# EXERCISE DATA
────────────────────────────────────────
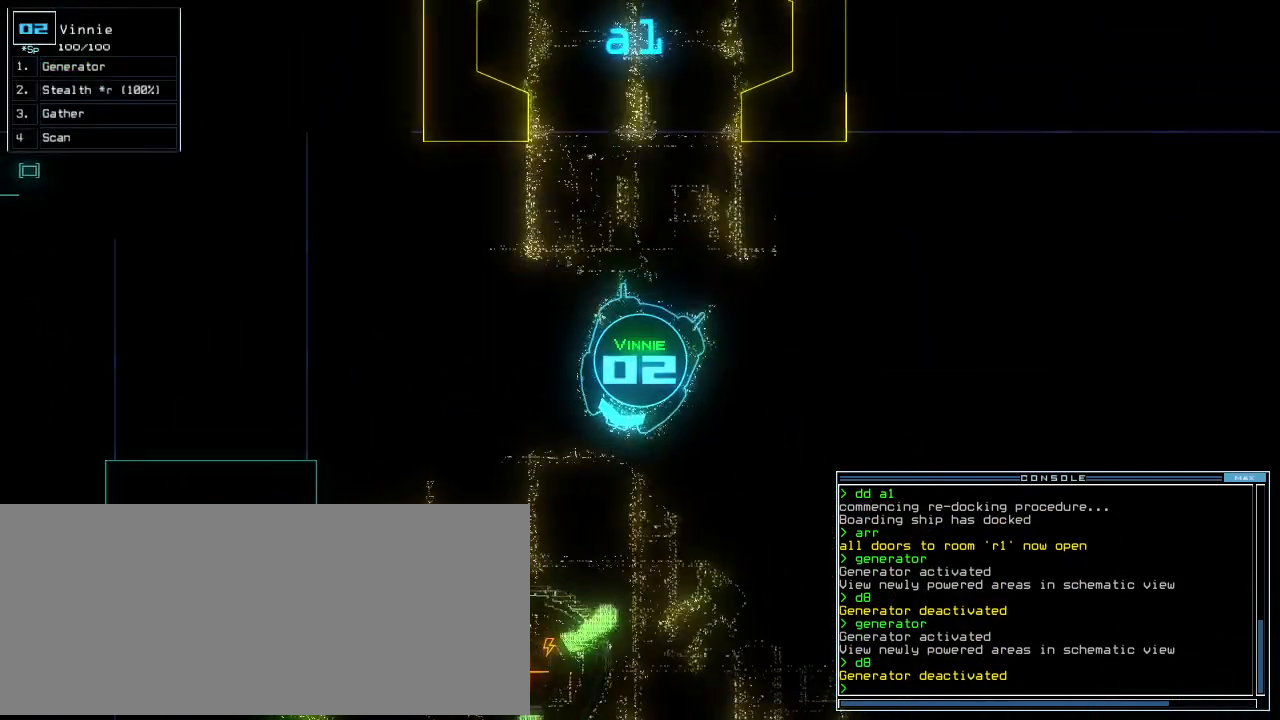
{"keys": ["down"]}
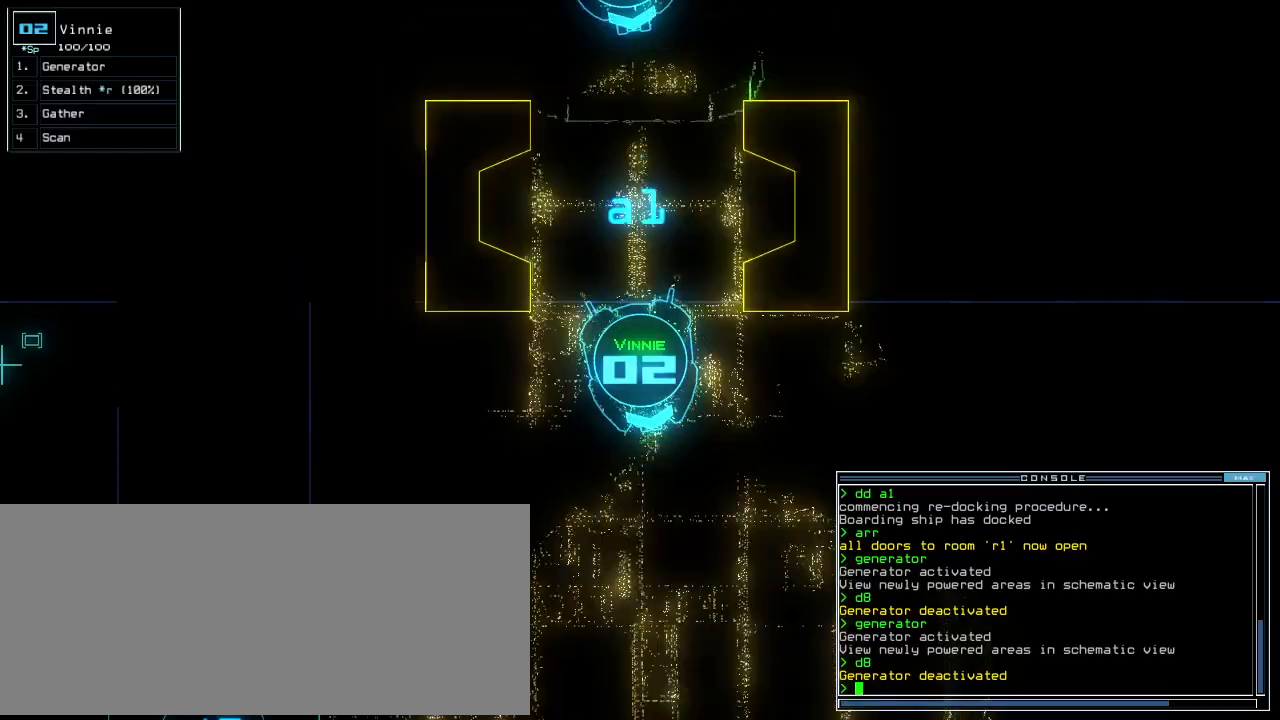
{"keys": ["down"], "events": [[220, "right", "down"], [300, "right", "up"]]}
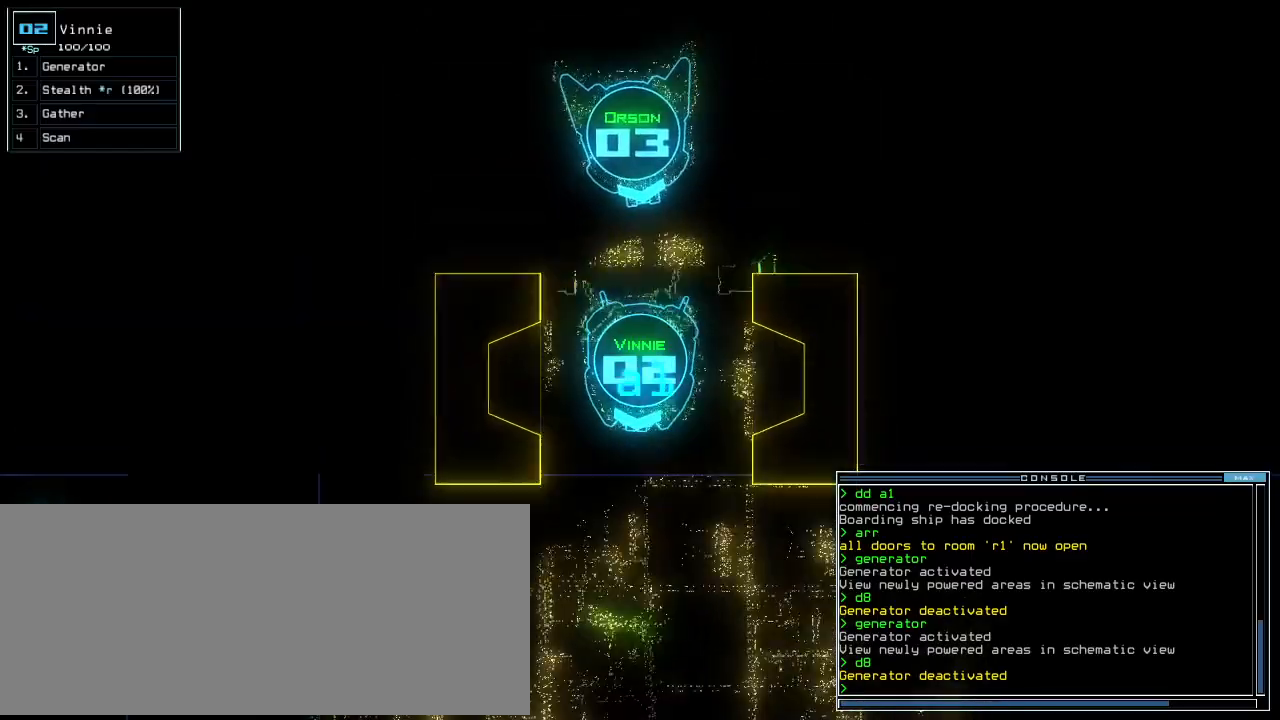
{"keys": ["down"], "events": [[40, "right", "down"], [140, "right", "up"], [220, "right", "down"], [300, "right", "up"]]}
────────────────────────────────────────
# TASK INSTRUCTIONS
Leaving the images out, retype all the material above exactly.

# RESPONSE TO THIS TASK
{"keys": ["down"]}
{"keys": ["down"], "events": [[220, "right", "down"], [300, "right", "up"]]}
{"keys": ["down"], "events": [[40, "right", "down"], [140, "right", "up"], [220, "right", "down"], [300, "right", "up"]]}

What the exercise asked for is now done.